Highlights of home runs and touchdown dances on national sports cable stations gave way in the days after the attacks to tales about heroism - the real kind, involving police officers and firefighters, not millionaire athletes.

No Major League Baseball games were played for a week after the attack. All professional and most college football teams took the weekend off. About the only games played during those days were at high schools, on football fields and volleyball courts.

"I felt like it was a unifying thing, to bring everybody together on that Friday night," said West Orange-Stark football coach Dan Hooks, whose team played at Jasper on the Friday after the attacks.

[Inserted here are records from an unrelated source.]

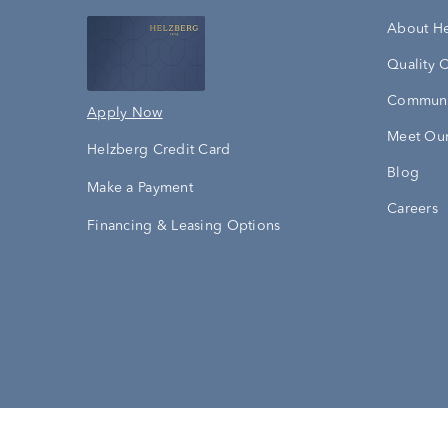
About H
Quality 
Communi
Apply Now
Meet Our
Helzberg Credit Card
Blog
Make a Payment
Careers
Financing & Leasing Options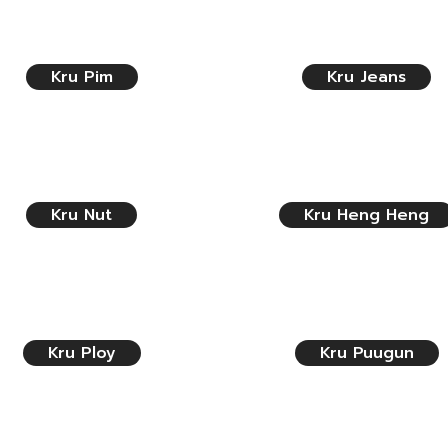
Kru Pim
Kru Jeans
Kru Nut
Kru Heng Heng
Kru Ploy
Kru Puugun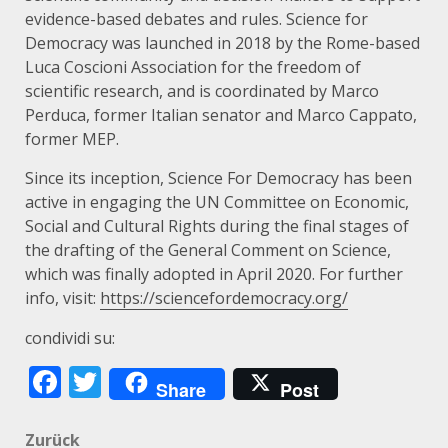
evidence-based debates and rules. Science for
Democracy was launched in 2018 by the Rome-based
Luca Coscioni Association for the freedom of
scientific research, and is coordinated by Marco
Perduca, former Italian senator and Marco Cappato,
former MEP.
Since its inception, Science For Democracy has been
active in engaging the UN Committee on Economic,
Social and Cultural Rights during the final stages of
the drafting of the General Comment on Science,
which was finally adopted in April 2020. For further
info, visit:
https://sciencefordemocracy.org/
condividi su:
Facebook
Twitter
Share
Post
Beitragsnavigation
Zurück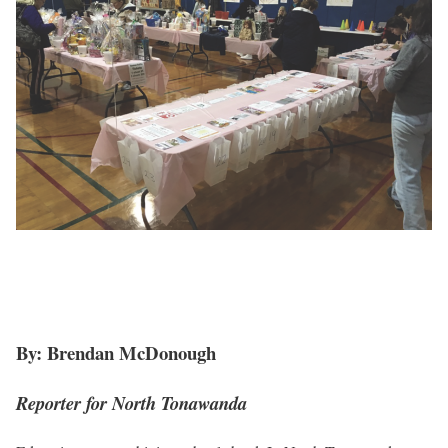
By: Brendan McDonough
Reporter for North Tonawanda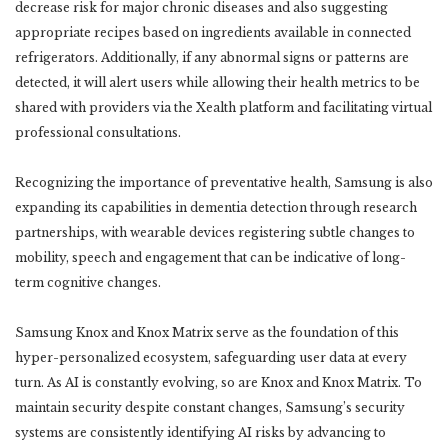
decrease risk for major chronic diseases and also suggesting
appropriate recipes based on ingredients available in connected
refrigerators. Additionally, if any abnormal signs or patterns are
detected, it will alert users while allowing their health metrics to be
shared with providers via the Xealth platform and facilitating virtual
professional consultations.
Recognizing the importance of preventative health, Samsung is also
expanding its capabilities in dementia detection through research
partnerships, with wearable devices registering subtle changes to
mobility, speech and engagement that can be indicative of long-
term cognitive changes.
Samsung Knox and Knox Matrix serve as the foundation of this
hyper-personalized ecosystem, safeguarding user data at every
turn. As AI is constantly evolving, so are Knox and Knox Matrix. To
maintain security despite constant changes, Samsung’s security
systems are consistently identifying AI risks by advancing to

Some people wondered if the professional and college games would still matter when they returned.

They did.

Want proof? Try listening to sports talk radio or visiting an internet message board. Or go to Austin or College Station on a Saturday afternoon in the fall. There are plenty of people at those places who say sports matter.

The U.S. may be divided on the war in Iraq and Bush's handling of terrorism, but it's united on another front, in America's stadiums and arenas.

"It's a place for people to lose themselves," Roby said.

Keeping thousands of spectators safe, however, is a matter that has received more consideration in the years since the attacks, said Michael McCann, a law professor at Mississippi College School of Law.

The National Football League is thought to have the most stringent security policy of all leagues and teams, McCann said. The league required pat-downs of all fans entering a stadium beginning last season.

"I don't think the pat-downs have revealed anyone carrying an illegal weapon," said McCann, a member of the Sports Lawyers Association. "Then again, maybe no one has tried anything because of the pat-downs."

A lawsuit won by high school civics teacher and Tampa Bay Buccaneers season ticket holder Gordon Johnson in January against the Tampa Sports Authority, which operates Raymond James Stadium, determined pat-downs were "suspicionless" and unconstitutional.

Even so, pat-downs will continue at most NFL stadiums, including today in Houston's Reliant Stadium, where the Texans will open their 2006 season against the Philadelphia Eagles.

The league believes that security measure is needed to ensure safety. Civil libertarians say the measure violates individual rights.

"I honestly don't think there's a right or wrong answer with this," McCann said. "Both sides have good arguments."

Security at sporting events varies with each league and venue, McCann said. Most Major League Baseball stadiums and the National Basketball Association arenas call for bags to be inspected and don't allow customers to bring in coolers.

Lynn Jamieson, a professor in the Department of Recreation and Park Administration at Indiana University, said the level of security at sporting venues generally varies within each league. She said the experience patrons have with security at a stadium or arena can be similar to an airport.

"As with anything else, you can have an OK experience with security at one airport and a horrendous experience at another," she said. "There is never not going to be an issue."

Lines that form outside stadiums as spectators go through security ironically "could become a target," McCann said. "You never know."

"There's always a fear that the worldwide visibility of some of the large group gatherings in stadiums and arenas could be a site for an attack," Jamieson said.

McCann said another dynamic of security at sporting events comes from the attentiveness of spectators. He contrasted airline passengers on the lookout for anything suspicious with sports fans who are mainly focused on the game.

"They're not thinking about security or what's around them," McCann said. "When you go to a game, you go to watch the game."

In the end, all sides agree that the most important issue is safety, much like it was that night Bush threw his pitch at Yankee Stadium.

"It's hard to know whether security at sporting events has prevented an attack," McCann said. "Or if we haven't had an attack at a sporting event because it's not a credible threat."